Stored data:
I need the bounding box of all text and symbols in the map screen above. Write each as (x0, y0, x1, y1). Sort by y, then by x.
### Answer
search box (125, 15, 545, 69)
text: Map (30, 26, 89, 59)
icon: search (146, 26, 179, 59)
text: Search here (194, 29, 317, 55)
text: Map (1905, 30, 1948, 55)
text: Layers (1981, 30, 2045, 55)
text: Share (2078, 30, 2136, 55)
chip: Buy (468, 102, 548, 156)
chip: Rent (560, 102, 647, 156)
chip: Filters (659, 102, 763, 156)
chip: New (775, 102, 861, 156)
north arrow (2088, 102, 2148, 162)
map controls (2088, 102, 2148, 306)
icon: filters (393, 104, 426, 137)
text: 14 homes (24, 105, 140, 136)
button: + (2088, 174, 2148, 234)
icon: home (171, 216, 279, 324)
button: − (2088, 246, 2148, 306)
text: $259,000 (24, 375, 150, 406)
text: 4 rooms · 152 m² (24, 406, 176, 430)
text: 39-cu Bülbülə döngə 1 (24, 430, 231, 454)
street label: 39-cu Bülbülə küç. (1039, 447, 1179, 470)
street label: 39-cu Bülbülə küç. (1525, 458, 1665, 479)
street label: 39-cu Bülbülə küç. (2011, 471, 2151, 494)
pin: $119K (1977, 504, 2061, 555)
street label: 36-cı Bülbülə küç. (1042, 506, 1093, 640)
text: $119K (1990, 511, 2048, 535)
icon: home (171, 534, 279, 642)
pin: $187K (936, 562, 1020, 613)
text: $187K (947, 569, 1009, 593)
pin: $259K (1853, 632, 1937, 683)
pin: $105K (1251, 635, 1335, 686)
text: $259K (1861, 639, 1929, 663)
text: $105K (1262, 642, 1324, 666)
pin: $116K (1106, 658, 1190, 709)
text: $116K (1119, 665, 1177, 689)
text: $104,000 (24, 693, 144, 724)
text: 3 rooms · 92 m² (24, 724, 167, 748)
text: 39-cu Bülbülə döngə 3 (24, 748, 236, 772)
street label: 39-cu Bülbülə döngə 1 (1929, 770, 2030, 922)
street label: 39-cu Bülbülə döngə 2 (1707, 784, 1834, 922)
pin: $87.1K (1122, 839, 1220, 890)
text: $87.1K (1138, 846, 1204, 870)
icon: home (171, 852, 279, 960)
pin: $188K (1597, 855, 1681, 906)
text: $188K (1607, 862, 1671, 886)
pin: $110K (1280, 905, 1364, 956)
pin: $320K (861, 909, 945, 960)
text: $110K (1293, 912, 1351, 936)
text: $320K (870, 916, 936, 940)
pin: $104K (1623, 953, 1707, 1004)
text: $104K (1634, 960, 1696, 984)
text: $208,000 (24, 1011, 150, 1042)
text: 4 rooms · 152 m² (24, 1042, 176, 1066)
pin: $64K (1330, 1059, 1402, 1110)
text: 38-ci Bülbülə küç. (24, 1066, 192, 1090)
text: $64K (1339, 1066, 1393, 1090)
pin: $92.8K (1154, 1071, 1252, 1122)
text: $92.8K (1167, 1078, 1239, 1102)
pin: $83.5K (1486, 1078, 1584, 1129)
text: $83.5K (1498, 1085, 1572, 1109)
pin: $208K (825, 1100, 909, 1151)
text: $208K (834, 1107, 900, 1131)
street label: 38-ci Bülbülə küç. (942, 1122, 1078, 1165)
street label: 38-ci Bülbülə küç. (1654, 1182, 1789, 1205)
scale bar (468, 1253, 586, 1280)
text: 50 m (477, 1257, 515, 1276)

Exercise goal: Work out how many lines of the entries contain the word "icon", and answer with that number alone.

Result: 5